** start Dataset entries **
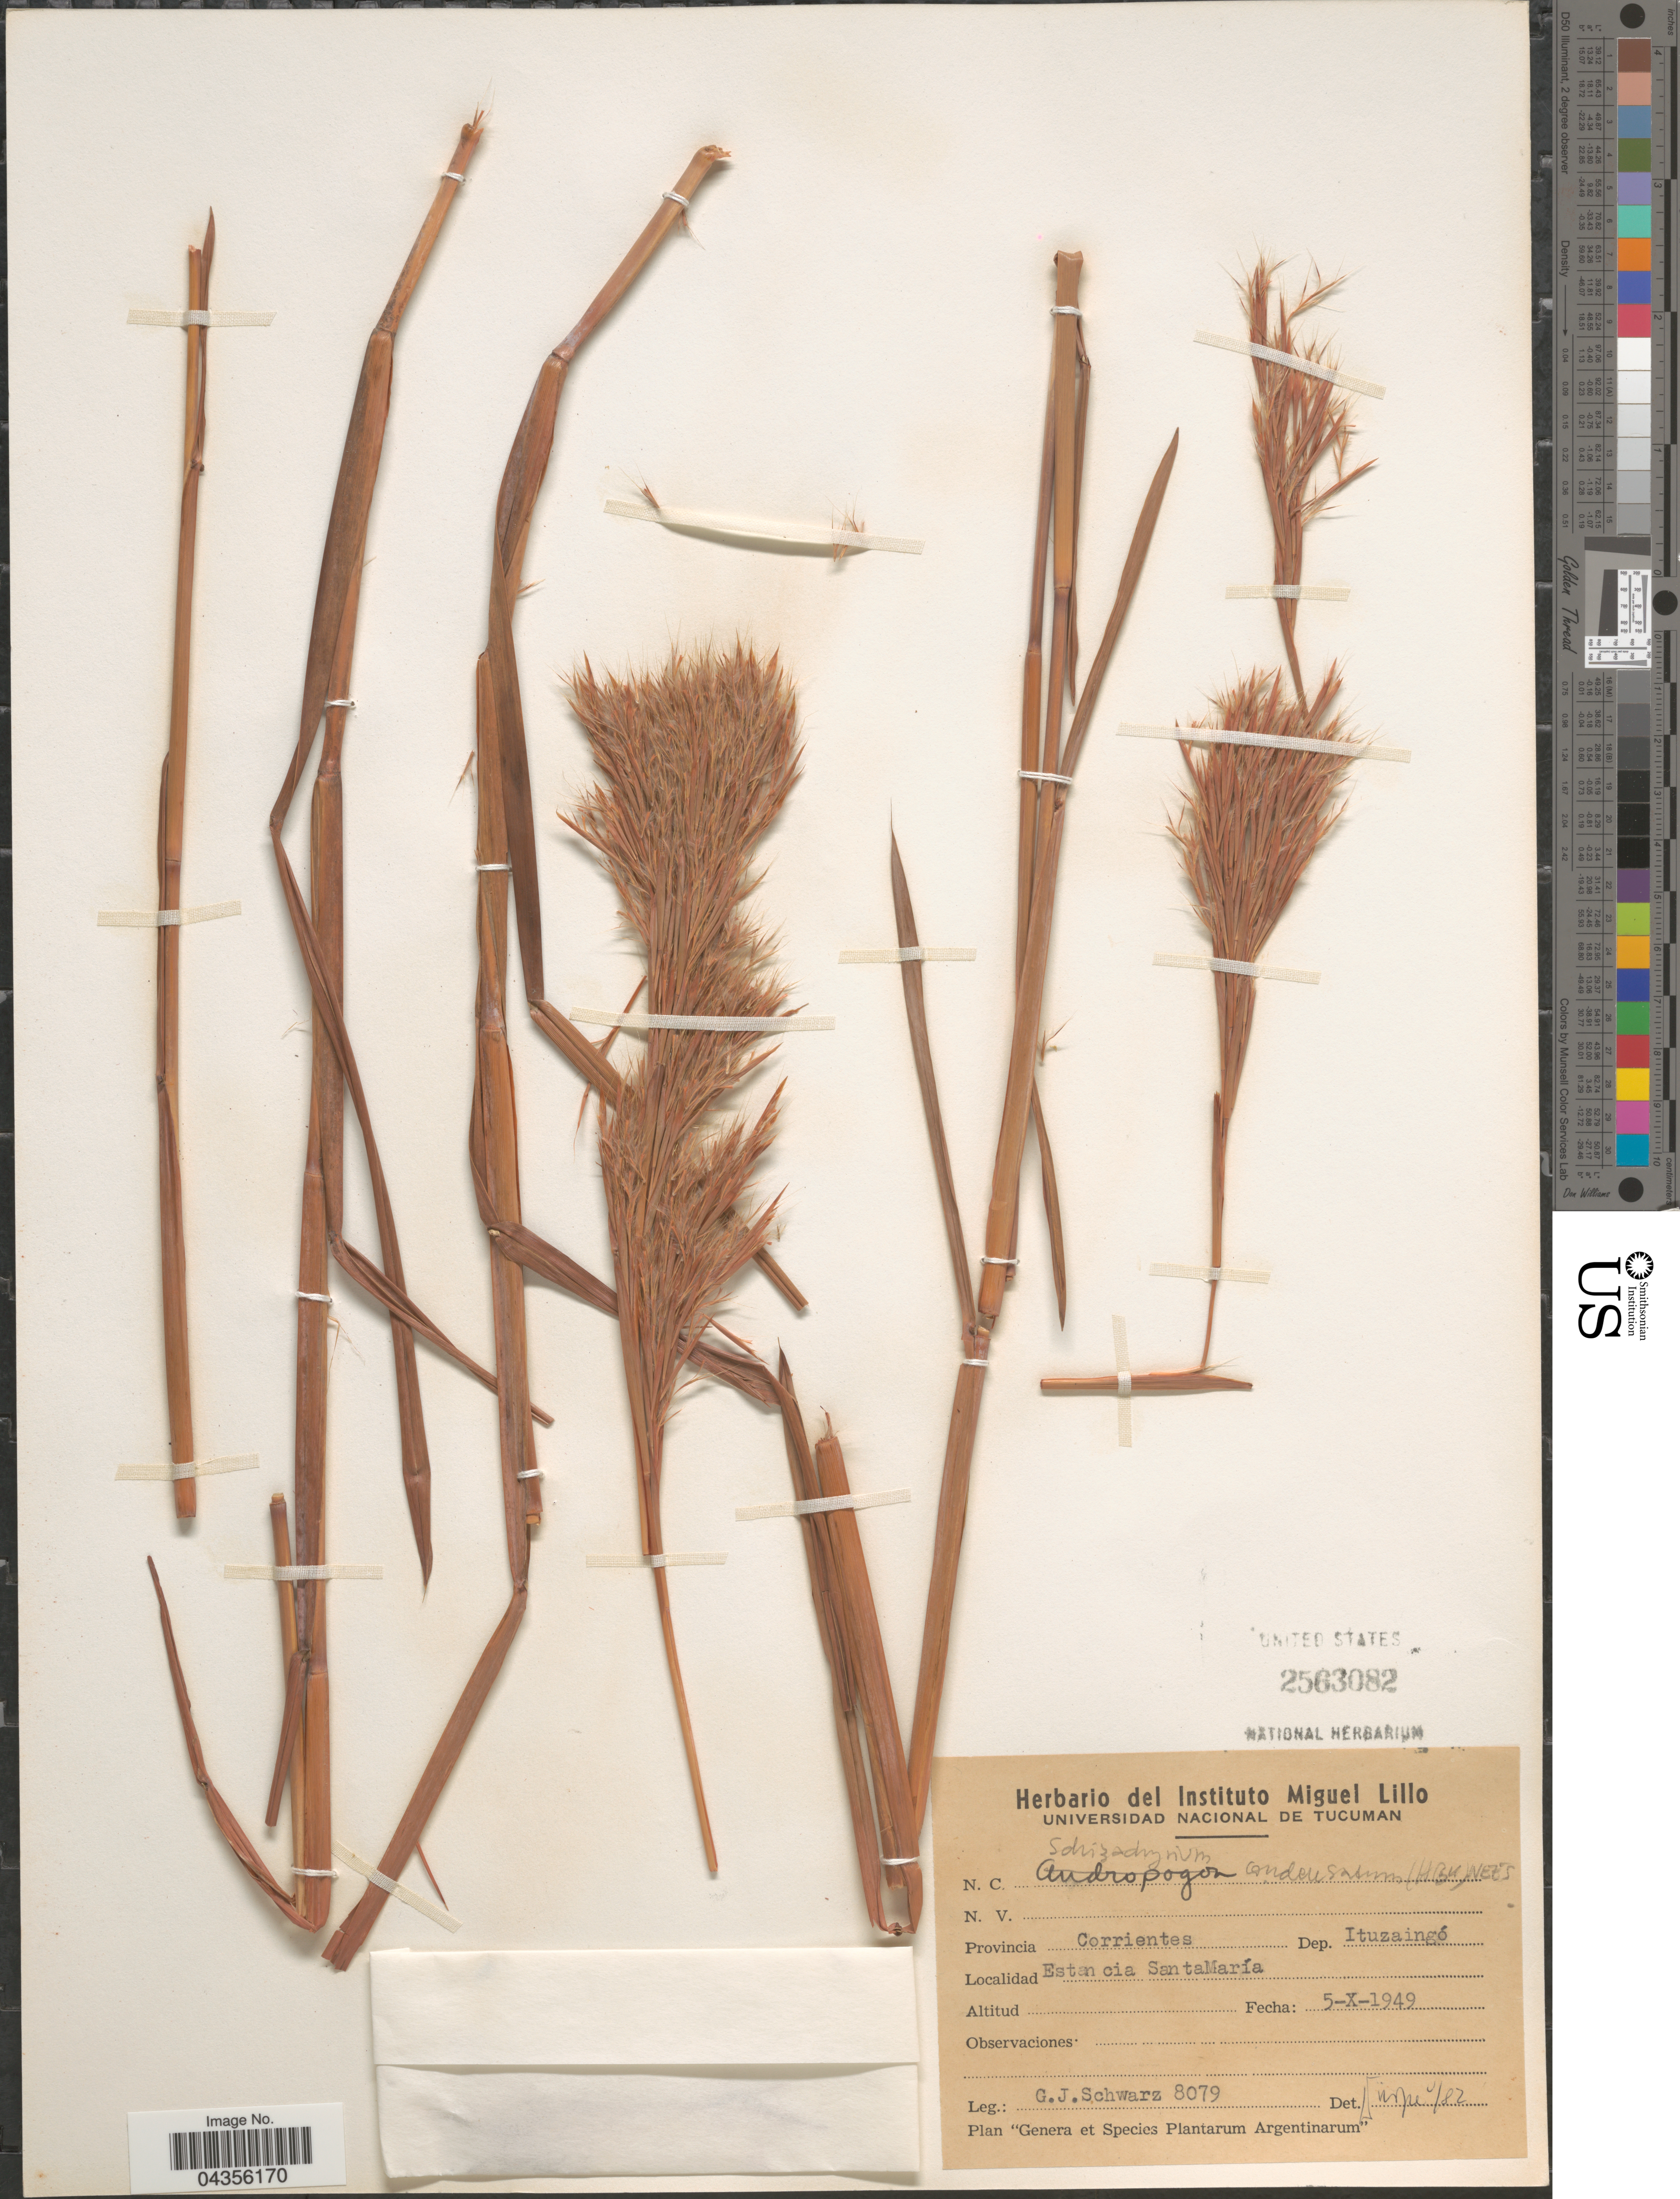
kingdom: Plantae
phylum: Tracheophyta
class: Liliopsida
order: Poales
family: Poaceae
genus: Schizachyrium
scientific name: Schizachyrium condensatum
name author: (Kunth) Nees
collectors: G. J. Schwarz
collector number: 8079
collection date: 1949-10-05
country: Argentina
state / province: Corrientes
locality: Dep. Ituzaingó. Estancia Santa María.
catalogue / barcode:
** end Dataset entries **
» Brief
Recast the lines of the records above as a Markdown table with the columns "Row" and "Line," numbering each line in order and skipping blank lines. Leave the pictures out.

» Exercise result
| Row | Line |
|---|---|
| 1 | kingdom: Plantae |
| 2 | phylum: Tracheophyta |
| 3 | class: Liliopsida |
| 4 | order: Poales |
| 5 | family: Poaceae |
| 6 | genus: Schizachyrium |
| 7 | scientific name: Schizachyrium condensatum |
| 8 | name author: (Kunth) Nees |
| 9 | collectors: G. J. Schwarz |
| 10 | collector number: 8079 |
| 11 | collection date: 1949-10-05 |
| 12 | country: Argentina |
| 13 | state / province: Corrientes |
| 14 | locality: Dep. Ituzaingó. Estancia Santa María. |
| 15 | catalogue / barcode: |